The study was published in natural biotechnology.

HOW DO VIRUSES WORK?

A virus particle, or virion, consists of three parts: a set of genetic instructions, DNA or RNA; a protein shell that surrounds DNA or RNA to protect it; lipid membrane surrounding a protein coat.

Unlike human cells or bacteria, viruses do not contain the chemical machinery called enzymes needed to carry out the chemical reactions of division and propagation.

They only carry one or two enzymes that decipher their genetic instructions and need a host cell such as a bacterium, plant or animal in which to live and produce more viruses.

When a virus infects a living cell, it takes over and reprograms the cell, turning it into a virus factory.

Virus proteins interact with specific receptors on the target cell.
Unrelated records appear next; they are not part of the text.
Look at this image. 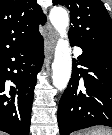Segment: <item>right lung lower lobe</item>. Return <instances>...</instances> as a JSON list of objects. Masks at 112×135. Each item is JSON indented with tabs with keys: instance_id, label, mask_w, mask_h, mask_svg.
<instances>
[{
	"instance_id": "right-lung-lower-lobe-1",
	"label": "right lung lower lobe",
	"mask_w": 112,
	"mask_h": 135,
	"mask_svg": "<svg viewBox=\"0 0 112 135\" xmlns=\"http://www.w3.org/2000/svg\"><path fill=\"white\" fill-rule=\"evenodd\" d=\"M43 50L40 34L0 57L1 131L10 135H29L34 87L44 59ZM6 80L13 85H6Z\"/></svg>"
}]
</instances>
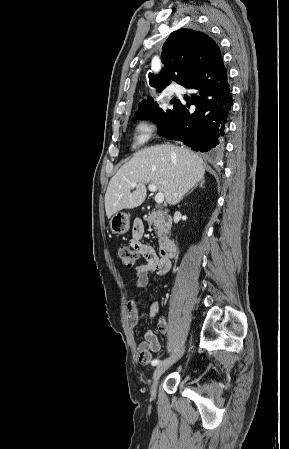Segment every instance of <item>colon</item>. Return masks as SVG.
<instances>
[{"label":"colon","mask_w":289,"mask_h":449,"mask_svg":"<svg viewBox=\"0 0 289 449\" xmlns=\"http://www.w3.org/2000/svg\"><path fill=\"white\" fill-rule=\"evenodd\" d=\"M117 254L125 266H134L139 260V252L131 245H121L117 249Z\"/></svg>","instance_id":"obj_1"}]
</instances>
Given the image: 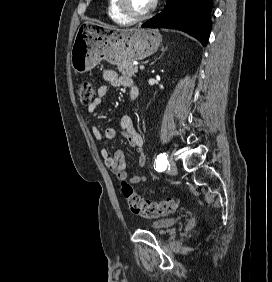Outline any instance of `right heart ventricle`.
Here are the masks:
<instances>
[{
	"instance_id": "obj_1",
	"label": "right heart ventricle",
	"mask_w": 272,
	"mask_h": 282,
	"mask_svg": "<svg viewBox=\"0 0 272 282\" xmlns=\"http://www.w3.org/2000/svg\"><path fill=\"white\" fill-rule=\"evenodd\" d=\"M117 0H109L108 12L111 19L119 24L129 25L131 20L126 18L117 8Z\"/></svg>"
}]
</instances>
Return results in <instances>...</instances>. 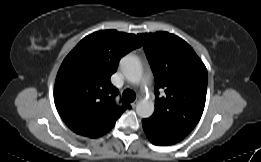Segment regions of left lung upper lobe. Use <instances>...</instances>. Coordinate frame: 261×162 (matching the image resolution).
<instances>
[{
    "label": "left lung upper lobe",
    "mask_w": 261,
    "mask_h": 162,
    "mask_svg": "<svg viewBox=\"0 0 261 162\" xmlns=\"http://www.w3.org/2000/svg\"><path fill=\"white\" fill-rule=\"evenodd\" d=\"M155 77V111L150 119L188 135L206 101L208 75L191 46L167 32L138 34ZM159 89L165 91L159 96Z\"/></svg>",
    "instance_id": "obj_1"
}]
</instances>
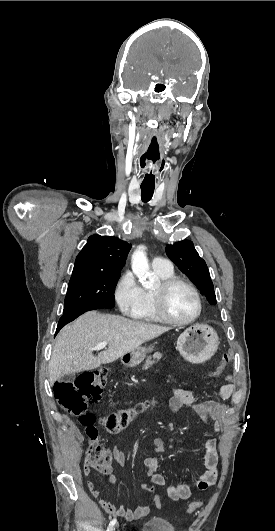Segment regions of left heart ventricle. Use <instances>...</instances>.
Listing matches in <instances>:
<instances>
[{
  "mask_svg": "<svg viewBox=\"0 0 275 531\" xmlns=\"http://www.w3.org/2000/svg\"><path fill=\"white\" fill-rule=\"evenodd\" d=\"M159 285L154 290L159 288ZM166 307L171 316L178 320L192 317L197 309V304L192 292L182 284L173 286L166 297Z\"/></svg>",
  "mask_w": 275,
  "mask_h": 531,
  "instance_id": "obj_1",
  "label": "left heart ventricle"
}]
</instances>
The virus then inserts its genetic code into the target cell while the cell’s own DNA is degraded.

The target cell is then “taken over”, using the virus’s genetic code as a blueprint to produce more viruses.

Eventually the cell ruptures to release new, intact viruses, which then infect other cells and start the process all over again.

Once freed from the host cell, new viruses can attack other cells.

Because a single virus can reproduce thousands of new viruses, viral infections can quickly spread throughout the body.